TEXT UNDER STUDY:
+-------+
ListGoogleDrive

ListGoogleDrive 2.5.0

Bundle: org.apache.nifi | nifi-gcp-nar
Description: Performs a listing of concrete files (shortcuts are ignored) in a Google Drive folder. If the 'Record Writer' property is set, a single Output FlowFile is created, and each file in the listing is written as a single record to the output file. Otherwise, for each file in the listing, an individual FlowFile is created, the metadata being written as FlowFile attributes. This Processor is designed to run on Primary Node only in a cluster. If the primary node changes, the new Primary Node will pick up where the previous node left off without duplicating all of the data. Please see Additional Details to set up access to Google Drive.
Tags: drive, google, storage
Input Requirement: FORBIDDEN
Supports Sensitive Dynamic Properties: false

Additional Details for ListGoogleDrive 2.5.0
ListGoogleDrive

Accessing Google Drive from NiFi

This processor uses Google Cloud credentials for authentication to access Google Drive. The following steps are required to prepare the Google Cloud and Google Drive accounts for the processors:
1. Enable Google Drive API in Google Cloud
  - Follow instructions at https://developers.google.com/workspace/guides/enable-apis and search for ‘Google Drive API’.
2. Grant access to Google Drive folder
  - In Google Cloud Console navigate to IAM & Admin -> Service Accounts.
  - Take a note of the email of the service account you are going to use.
  - Navigate to the folder to be listed in Google Drive.
  - Right-click on the Folder -> Share.
  - Enter the service account email.
+-------+
Keypoint correspondence data:

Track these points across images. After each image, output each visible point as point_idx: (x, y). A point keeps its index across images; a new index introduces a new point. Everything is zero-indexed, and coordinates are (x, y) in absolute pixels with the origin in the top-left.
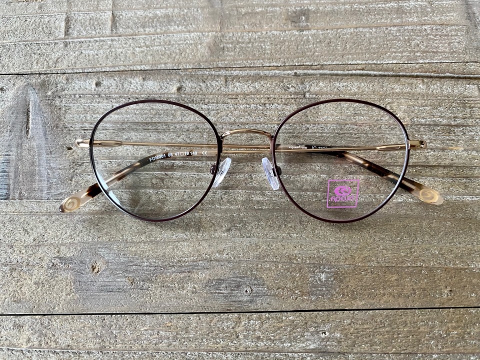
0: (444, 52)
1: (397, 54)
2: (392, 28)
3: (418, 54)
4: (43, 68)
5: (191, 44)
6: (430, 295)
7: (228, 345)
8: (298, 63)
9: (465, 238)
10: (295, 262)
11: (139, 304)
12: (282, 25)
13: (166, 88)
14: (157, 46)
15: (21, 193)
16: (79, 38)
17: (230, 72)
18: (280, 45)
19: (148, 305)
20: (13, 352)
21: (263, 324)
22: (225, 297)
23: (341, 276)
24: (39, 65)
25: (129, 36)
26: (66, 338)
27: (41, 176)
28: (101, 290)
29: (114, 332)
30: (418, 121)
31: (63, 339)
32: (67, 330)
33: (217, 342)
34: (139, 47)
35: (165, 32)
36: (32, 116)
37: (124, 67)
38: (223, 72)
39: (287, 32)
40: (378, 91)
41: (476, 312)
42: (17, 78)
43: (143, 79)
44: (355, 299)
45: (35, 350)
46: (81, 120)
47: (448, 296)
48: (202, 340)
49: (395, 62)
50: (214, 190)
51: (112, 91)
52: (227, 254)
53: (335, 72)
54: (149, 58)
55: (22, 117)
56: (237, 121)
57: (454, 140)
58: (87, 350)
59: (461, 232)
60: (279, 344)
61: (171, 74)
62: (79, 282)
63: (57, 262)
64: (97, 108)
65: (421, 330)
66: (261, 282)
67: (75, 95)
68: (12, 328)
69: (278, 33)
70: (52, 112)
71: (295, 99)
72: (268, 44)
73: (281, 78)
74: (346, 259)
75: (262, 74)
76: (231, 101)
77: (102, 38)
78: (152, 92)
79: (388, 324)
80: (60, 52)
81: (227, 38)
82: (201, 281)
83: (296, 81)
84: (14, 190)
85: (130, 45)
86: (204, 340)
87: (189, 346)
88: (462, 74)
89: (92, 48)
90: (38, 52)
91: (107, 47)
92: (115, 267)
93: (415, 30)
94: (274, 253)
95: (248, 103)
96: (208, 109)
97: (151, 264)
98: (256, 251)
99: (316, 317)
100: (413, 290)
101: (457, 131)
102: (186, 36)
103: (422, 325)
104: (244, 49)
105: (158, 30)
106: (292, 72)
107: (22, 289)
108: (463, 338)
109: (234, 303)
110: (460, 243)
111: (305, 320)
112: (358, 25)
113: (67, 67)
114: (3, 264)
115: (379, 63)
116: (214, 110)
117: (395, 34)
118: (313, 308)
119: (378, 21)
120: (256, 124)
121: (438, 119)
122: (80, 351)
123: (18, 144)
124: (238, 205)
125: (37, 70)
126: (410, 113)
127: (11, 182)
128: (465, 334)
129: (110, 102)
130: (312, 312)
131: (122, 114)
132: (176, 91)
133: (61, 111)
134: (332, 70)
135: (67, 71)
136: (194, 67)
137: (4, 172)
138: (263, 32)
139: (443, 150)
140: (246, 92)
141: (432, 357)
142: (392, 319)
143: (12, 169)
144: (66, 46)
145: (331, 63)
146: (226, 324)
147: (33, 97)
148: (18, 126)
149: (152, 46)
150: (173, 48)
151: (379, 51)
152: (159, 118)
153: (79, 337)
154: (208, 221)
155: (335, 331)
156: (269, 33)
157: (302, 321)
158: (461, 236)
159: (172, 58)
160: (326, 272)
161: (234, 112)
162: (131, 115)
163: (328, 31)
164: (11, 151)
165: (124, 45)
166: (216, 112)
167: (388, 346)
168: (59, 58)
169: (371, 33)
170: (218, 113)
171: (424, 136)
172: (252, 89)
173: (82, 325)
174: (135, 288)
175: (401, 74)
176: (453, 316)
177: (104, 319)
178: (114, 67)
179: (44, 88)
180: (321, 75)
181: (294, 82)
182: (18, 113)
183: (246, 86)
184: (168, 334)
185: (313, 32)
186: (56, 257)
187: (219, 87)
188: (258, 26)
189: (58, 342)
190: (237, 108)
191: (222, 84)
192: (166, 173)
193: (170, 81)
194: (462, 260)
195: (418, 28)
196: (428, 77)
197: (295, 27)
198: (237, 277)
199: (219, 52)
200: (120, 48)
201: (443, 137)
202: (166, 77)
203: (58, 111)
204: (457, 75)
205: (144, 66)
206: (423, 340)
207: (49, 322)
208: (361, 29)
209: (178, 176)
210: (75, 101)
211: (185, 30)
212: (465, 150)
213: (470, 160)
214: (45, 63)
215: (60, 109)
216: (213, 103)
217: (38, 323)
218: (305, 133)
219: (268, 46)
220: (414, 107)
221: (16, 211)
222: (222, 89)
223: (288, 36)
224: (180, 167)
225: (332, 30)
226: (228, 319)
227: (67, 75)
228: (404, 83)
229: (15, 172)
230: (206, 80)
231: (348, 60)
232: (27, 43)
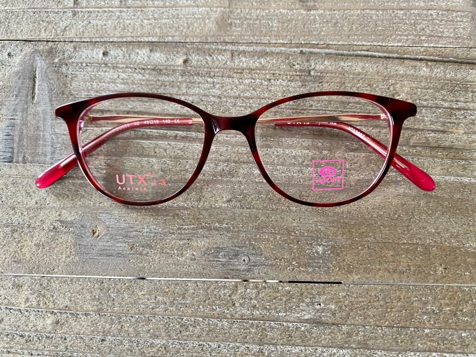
+-------+
EXERCISE PROMPT: Condense the paragraph of the ListGoogleDrive documentation that begins "Description: Performs a listing" into a bulleted list that keeps its main facts. The records are independent material and bear no relation to the ListGoogleDrive documentation.

TASK ANSWER:
- Lists concrete files in a Google Drive folder and ignores shortcuts.
- If the 'Record Writer' property is set, it creates one output FlowFile and writes each listed file to it as a single record.
- Otherwise, it creates one FlowFile per listed file and writes the metadata as FlowFile attributes.
- In a cluster, it is designed to run on the Primary Node only.
- If the primary node changes, the new Primary Node continues where the previous one left off without duplicating all of the data.
- Additional Details explain how to set up access to Google Drive.